> WHAT YOU NEED TO DO: Determine the number of lines in the following entries that hold the word "United". Give only that number.

-- -- --

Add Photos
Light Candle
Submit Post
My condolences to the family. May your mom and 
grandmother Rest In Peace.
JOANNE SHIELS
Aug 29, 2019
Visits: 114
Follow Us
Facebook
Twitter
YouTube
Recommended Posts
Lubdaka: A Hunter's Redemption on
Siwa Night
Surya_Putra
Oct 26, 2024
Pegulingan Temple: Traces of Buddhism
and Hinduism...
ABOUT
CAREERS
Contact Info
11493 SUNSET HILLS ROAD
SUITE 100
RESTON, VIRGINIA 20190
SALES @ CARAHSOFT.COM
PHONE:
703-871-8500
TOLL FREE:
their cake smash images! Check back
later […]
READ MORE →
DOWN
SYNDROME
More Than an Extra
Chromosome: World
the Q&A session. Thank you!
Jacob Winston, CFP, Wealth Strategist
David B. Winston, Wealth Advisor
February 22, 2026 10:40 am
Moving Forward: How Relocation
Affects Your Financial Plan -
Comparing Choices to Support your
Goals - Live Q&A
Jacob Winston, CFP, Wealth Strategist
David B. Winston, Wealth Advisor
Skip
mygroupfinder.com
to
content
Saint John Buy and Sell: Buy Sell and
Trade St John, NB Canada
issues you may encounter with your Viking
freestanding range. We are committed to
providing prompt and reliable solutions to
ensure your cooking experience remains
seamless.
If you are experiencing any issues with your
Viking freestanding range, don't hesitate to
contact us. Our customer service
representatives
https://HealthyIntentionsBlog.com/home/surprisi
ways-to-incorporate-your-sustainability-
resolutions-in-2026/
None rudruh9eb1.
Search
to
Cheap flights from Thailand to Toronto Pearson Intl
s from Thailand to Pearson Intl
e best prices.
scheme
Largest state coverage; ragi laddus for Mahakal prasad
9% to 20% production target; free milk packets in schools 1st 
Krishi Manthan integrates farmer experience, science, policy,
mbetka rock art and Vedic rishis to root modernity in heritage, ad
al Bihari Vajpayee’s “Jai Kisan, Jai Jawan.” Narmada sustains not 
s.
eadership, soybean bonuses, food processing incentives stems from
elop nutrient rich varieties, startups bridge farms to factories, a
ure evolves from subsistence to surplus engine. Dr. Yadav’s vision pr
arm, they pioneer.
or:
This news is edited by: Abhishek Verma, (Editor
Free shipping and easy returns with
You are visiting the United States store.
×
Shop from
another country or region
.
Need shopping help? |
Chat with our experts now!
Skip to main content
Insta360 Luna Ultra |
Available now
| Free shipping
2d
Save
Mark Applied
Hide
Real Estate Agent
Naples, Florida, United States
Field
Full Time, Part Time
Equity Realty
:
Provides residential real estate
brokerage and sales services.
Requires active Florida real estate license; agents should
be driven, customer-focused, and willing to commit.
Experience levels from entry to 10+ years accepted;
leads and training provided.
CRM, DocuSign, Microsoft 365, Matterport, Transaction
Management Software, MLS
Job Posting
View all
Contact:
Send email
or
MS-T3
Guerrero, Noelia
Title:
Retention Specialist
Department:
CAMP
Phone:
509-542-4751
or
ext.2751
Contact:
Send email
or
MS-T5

-- -- --

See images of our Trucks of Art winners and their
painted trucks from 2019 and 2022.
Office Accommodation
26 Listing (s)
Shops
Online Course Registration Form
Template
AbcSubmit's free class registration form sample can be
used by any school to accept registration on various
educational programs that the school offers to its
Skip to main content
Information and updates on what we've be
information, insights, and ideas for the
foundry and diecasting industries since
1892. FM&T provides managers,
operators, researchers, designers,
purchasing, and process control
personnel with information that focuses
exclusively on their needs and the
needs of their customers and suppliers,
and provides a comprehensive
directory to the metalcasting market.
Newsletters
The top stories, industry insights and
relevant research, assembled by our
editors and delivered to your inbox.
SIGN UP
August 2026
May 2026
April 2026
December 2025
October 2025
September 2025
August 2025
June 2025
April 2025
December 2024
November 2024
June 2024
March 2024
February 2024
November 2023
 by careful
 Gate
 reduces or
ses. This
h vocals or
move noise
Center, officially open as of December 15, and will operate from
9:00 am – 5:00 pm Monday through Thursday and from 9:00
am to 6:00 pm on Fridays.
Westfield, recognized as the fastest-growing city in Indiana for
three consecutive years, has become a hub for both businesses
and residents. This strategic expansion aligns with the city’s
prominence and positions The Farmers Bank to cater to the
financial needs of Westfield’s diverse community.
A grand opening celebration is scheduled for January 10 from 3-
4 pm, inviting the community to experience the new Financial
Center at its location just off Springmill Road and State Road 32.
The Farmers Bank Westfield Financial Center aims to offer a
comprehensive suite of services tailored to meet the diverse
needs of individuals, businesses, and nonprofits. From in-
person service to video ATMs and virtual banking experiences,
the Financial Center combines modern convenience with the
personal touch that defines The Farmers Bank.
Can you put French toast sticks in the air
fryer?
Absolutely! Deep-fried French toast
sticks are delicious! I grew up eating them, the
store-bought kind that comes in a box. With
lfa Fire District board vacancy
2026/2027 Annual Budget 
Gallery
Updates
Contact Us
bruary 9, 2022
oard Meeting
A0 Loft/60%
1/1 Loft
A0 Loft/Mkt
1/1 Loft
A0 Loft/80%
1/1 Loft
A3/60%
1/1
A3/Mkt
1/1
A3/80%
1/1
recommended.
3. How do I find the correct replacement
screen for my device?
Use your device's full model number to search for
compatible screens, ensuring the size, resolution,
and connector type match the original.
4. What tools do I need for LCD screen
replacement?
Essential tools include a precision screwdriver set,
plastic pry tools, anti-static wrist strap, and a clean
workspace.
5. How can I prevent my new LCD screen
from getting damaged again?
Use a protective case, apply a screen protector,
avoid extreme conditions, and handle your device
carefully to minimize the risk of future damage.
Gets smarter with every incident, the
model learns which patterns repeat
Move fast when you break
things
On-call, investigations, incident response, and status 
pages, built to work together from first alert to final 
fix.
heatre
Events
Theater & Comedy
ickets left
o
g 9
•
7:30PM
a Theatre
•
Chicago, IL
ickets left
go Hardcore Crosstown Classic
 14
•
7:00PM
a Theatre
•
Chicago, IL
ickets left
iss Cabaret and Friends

-- -- --

> RESULT BELOW: 2